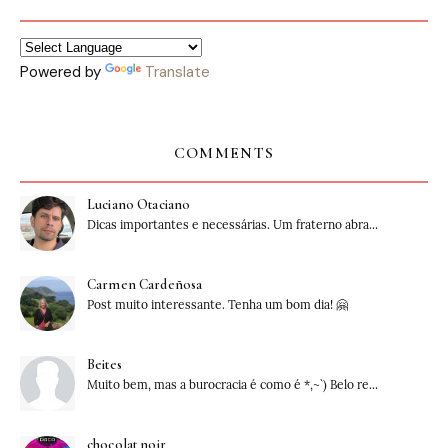
Powered by
Translate
COMMENTS
Luciano Otaciano
Dicas importantes e necessárias. Um fraterno abra...
Carmen Cardeñosa
Post muito interessante. Tenha um bom dia! 🤗
Beites
Muito bem, mas a burocracia é como é *,~`) Belo re...
chocolat noir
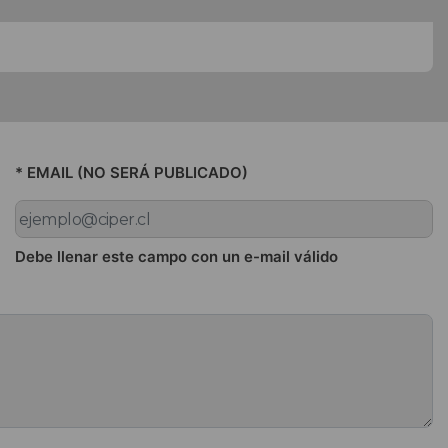
* EMAIL (NO SERÁ PUBLICADO)
Debe llenar este campo con un e-mail válido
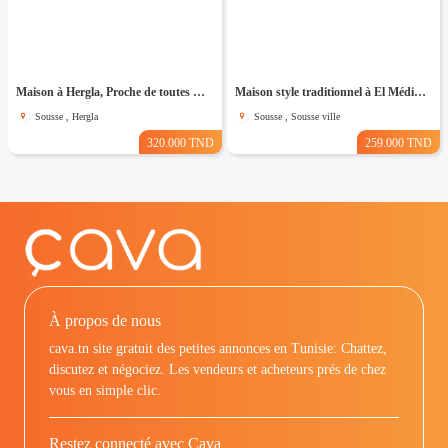
Maison à Hergla, Proche de toutes Commodités
Maison style traditionnel à El Médina Sousse
Sousse , Hergla
Sousse , Sousse ville
320.000 TND
259.000 TND
À propos de nous
cava.tn site gratuit des petites annonces en Tunisie: Chattez,
discutez et négociez. Les vendeurs et acheteurs prés de chez
vous en simple clic.
Restez connecté avec Cava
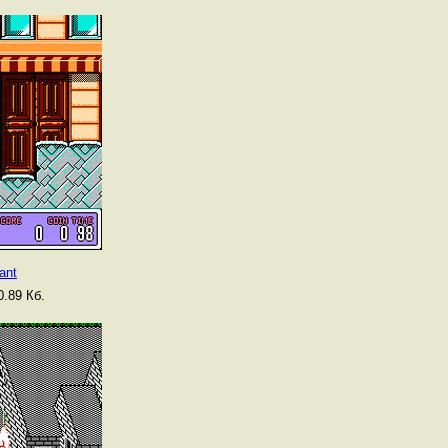
ant
.89 Кб.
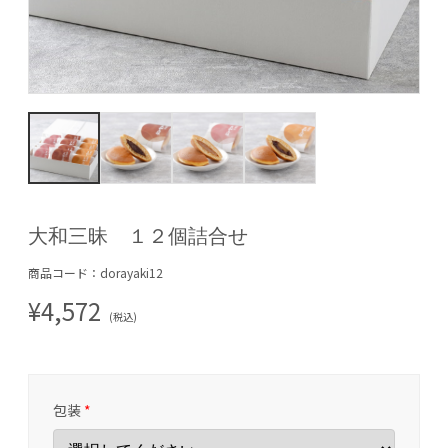
大和三昧 １２個詰合せ
商品コード：dorayaki12
¥4,572
(税込)
包装
*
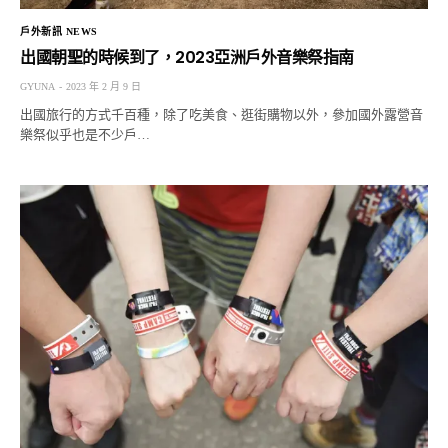
戶外新訊 NEWS
出國朝聖的時候到了，2023亞洲戶外音樂祭指南
GYUNA
2023 年 2 月 9 日
出國旅行的方式千百種，除了吃美食、逛街購物以外，參加國外露營音
樂祭似乎也是不少戶…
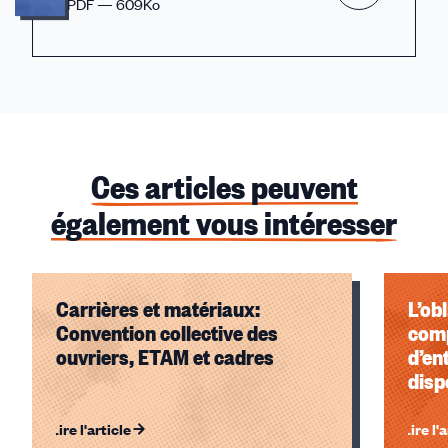
PDF — 609Ko
Ces articles peuvent
également vous intéresser
Carrières et matériaux:
L’obl
Convention collective des
comp
ouvriers, ETAM et cadres
d’en
disp
Lire l'article
Lire l'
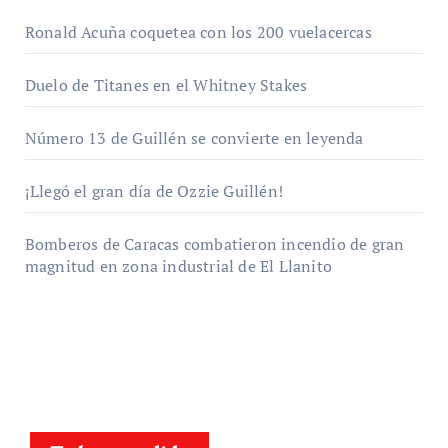
Ronald Acuña coquetea con los 200 vuelacercas
Duelo de Titanes en el Whitney Stakes
Número 13 de Guillén se convierte en leyenda
¡Llegó el gran día de Ozzie Guillén!
Bomberos de Caracas combatieron incendio de gran
magnitud en zona industrial de El Llanito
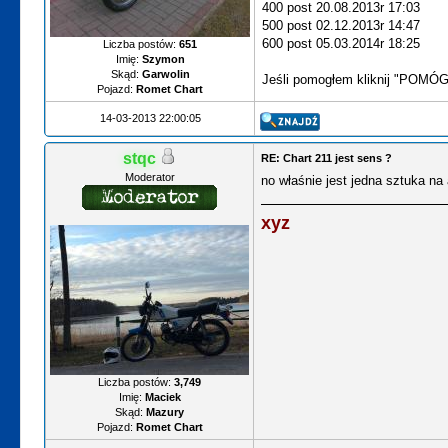
400 post 20.08.2013r 17:03
500 post 02.12.2013r 14:47
600 post 05.03.2014r 18:25
Liczba postów:
651
Imię:
Szymon
Skąd:
Garwolin
Jeśli pomogłem kliknij "POMÓ
Pojazd:
Romet Chart
14-03-2013 22:00:05
stqc
RE: Chart 211 jest sens ?
Moderator
no właśnie jest jedna sztuka na 
xyz
Liczba postów:
3,749
Imię:
Maciek
Skąd:
Mazury
Pojazd:
Romet Chart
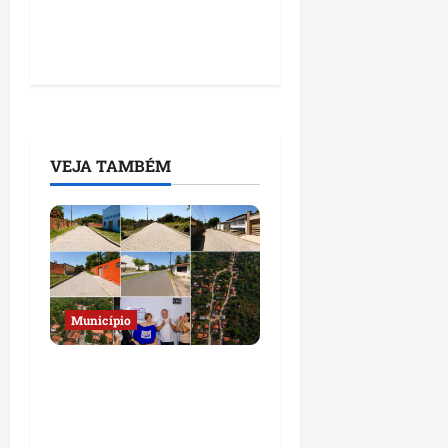
VEJA TAMBÉM
Município
Prefeito Fred Campos
entrega mais de 10 ruas
pavimentadas em um
único dia e amplia obras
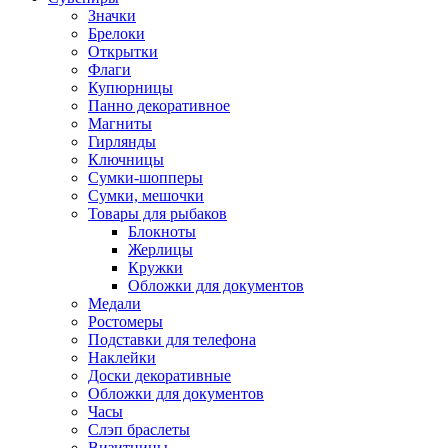
Значки
Брелоки
Открытки
Флаги
Купюрницы
Панно декоративное
Магниты
Гирлянды
Ключницы
Сумки-шопперы
Сумки, мешочки
Товары для рыбаков
Блокноты
Жерлицы
Кружки
Обложки для документов
Медали
Ростомеры
Подставки для телефона
Наклейки
Доски декоративные
Обложки для документов
Часы
Слэп браслеты
Визитницы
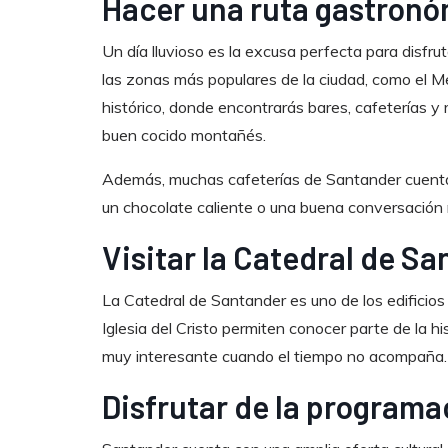
Hacer una ruta gastronó
Un día lluvioso es la excusa perfecta para disfru
las zonas más populares de la ciudad, como el Me
histórico, donde encontrarás bares, cafeterías y
buen cocido montañés.
Además, muchas cafeterías de Santander cuenta
un chocolate caliente o una buena conversación m
Visitar la Catedral de S
La Catedral de Santander es uno de los edificios 
Iglesia del Cristo permiten conocer parte de la h
muy interesante cuando el tiempo no acompaña.
Disfrutar de la programa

Problem to work on: Lines with the word "Maison" in them: report all of these from the listing above.

Expected output:
Maison à Hergla, Proche de toutes Commodités
Maison style traditionnel à El Médina Sousse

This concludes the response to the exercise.